La FIFA todavía no ha logrado vender completamente los derechos de televisión en China e India, los dos países más poblados del planeta. Y eso no es un detalle administrativo. China fue uno de los grandes consumidores digitales del Mundial de Catar. Si el producto más poderoso del fútbol no logra seducir a esos mercados, algo está pasando.

También aparecen señales culturales interesantes. El álbum Panini, que históricamente era el primer termómetro sentimental de cada Copa del Mundo, este año parece generar más angustia financiera que ilusión infantil. La edición 2026 tiene 980 láminas, la más grande de la historia. En Colombia calculan que llenarlo podría costar cerca de dos millones de pesos y eso cambia el espíritu.

Antes el álbum era una fiesta de recreo. Hoy parece un crédito de consumo. En foros digitales como Reddit —una gigantesca comunidad internacional de conversaciones en internet— abundan mensajes de aficionados diciendo que este Mundial “no provoca”, que “hay demasiadas selecciones”, que “todo es demasiado caro” y que el torneo perdió parte de su mística. Porque quizás ahí aparece una de las claves: el exceso.

El Mundial pasó de 32 a 48 selecciones y tendrá 104 partidos. Más grande no siempre significa más importante. A veces significa más largo, más pesado y menos especial. Antes clasificar era una epopeya. Hoy parece más difícil quedarse por fuera y además vivimos intoxicados de fútbol.

Hay Champions todos los días, Nations League, Mundial de Clubes, Copa América, Eurocopa, documentales, plataformas, redes sociales, goles resumidos en 15 segundos y debates permanentes. El Mundial ya no aparece como una rareza sagrada cada cuatro años. Ahora compite por la atención en una economía de saturación.

También influye la sede. Estados Unidos es una potencia económica, pero no necesariamente una atmósfera futbolera. Brasil era carnaval. Alemania era liturgia. Rusia transmitía misterio. Catar generaba polémica, pero también exotismo. Estados Unidos se parece más a un gigantesco evento corporativo patrocinado por tarjetas de crédito y paquetes VIP.

Quizás ahí está el problema invisible: el Mundial dejó de sentirse artesanal. Todo luce demasiado producido, demasiado caro, demasiado comercial. Hasta en Estados Unidos algunas mediciones muestran menor interés del esperado en la compra de entradas. Los precios son absurdos y mucha gente siente que el torneo no les pertenece. Y aunque la publicidad alrededor del Mundial sigue siendo gigantesca, en varios mercados las televisoras y plataformas han tenido que pelear más de lo normal para cerrar acuerdos comerciales y vender paquetes de patrocinio.

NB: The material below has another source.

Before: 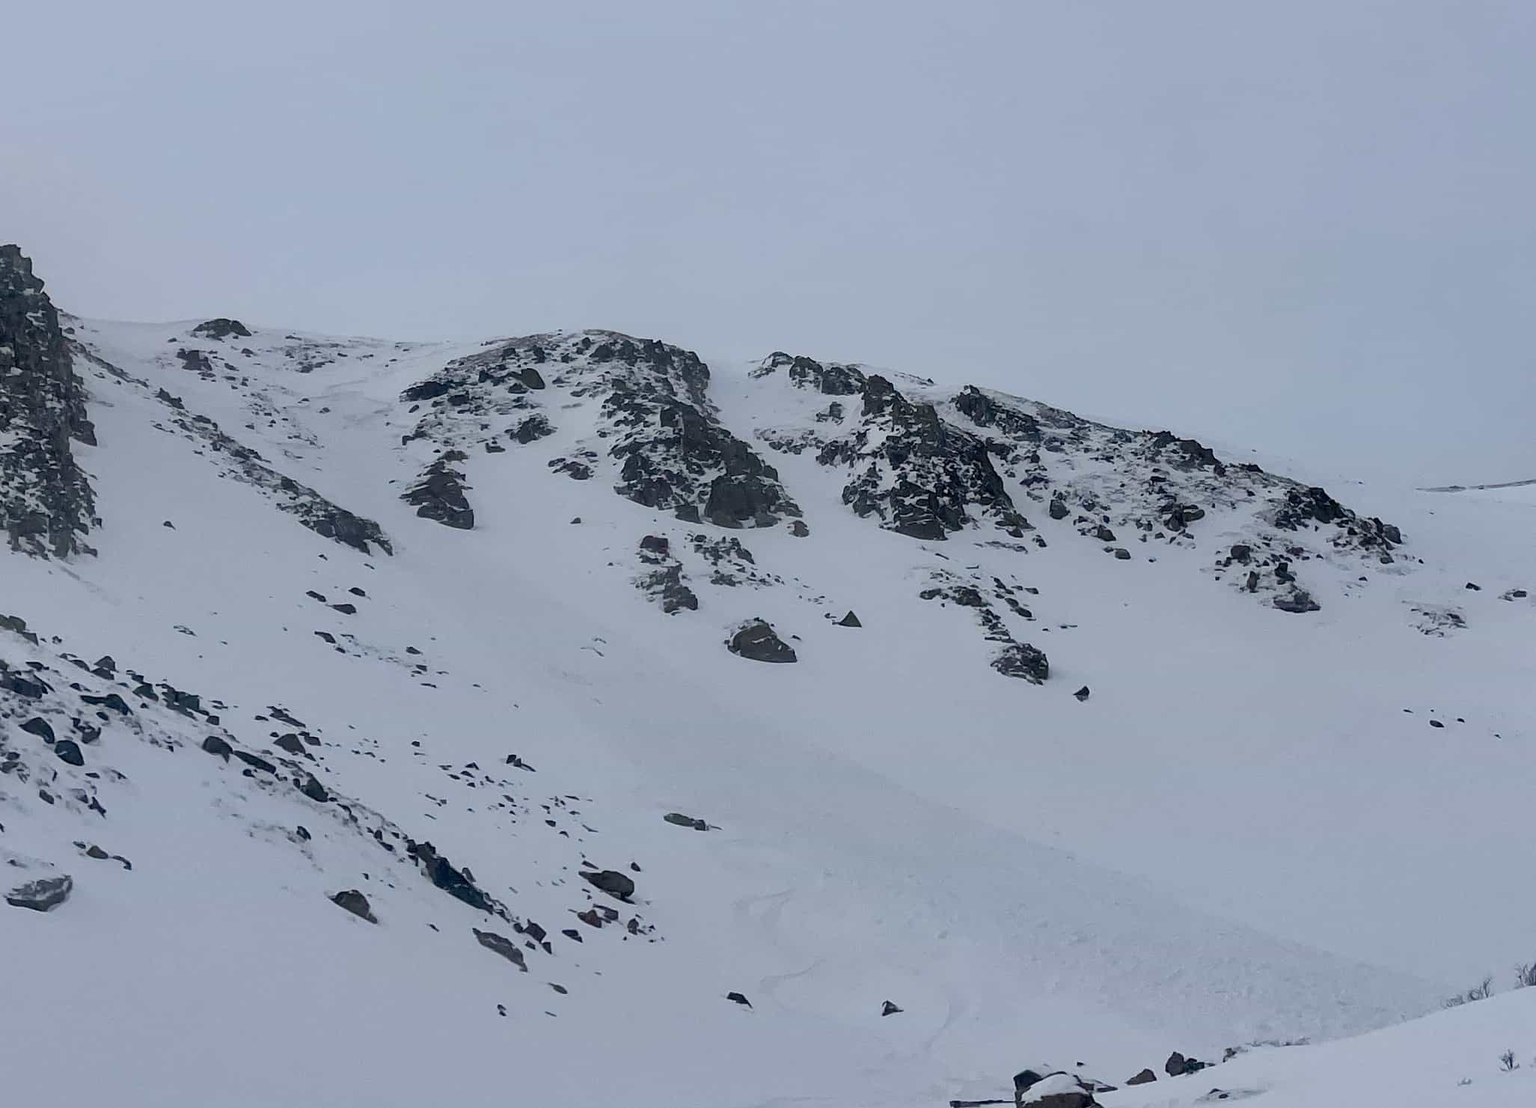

Hay otro elemento más difícil de medir: el clima del mundo. Vivimos una época atravesada por guerras, incertidumbre económica, polarización política y ansiedad cotidiana. Ucrania, Gaza, tensiones globales, inflación, migraciones. Tal vez el fútbol ya no logra suspender la realidad con la misma facilidad de antes. O quizás todavía no llega ese momento emocional en el que el planeta decide hacer una pausa y mirar una pelota. Puede pasar eso.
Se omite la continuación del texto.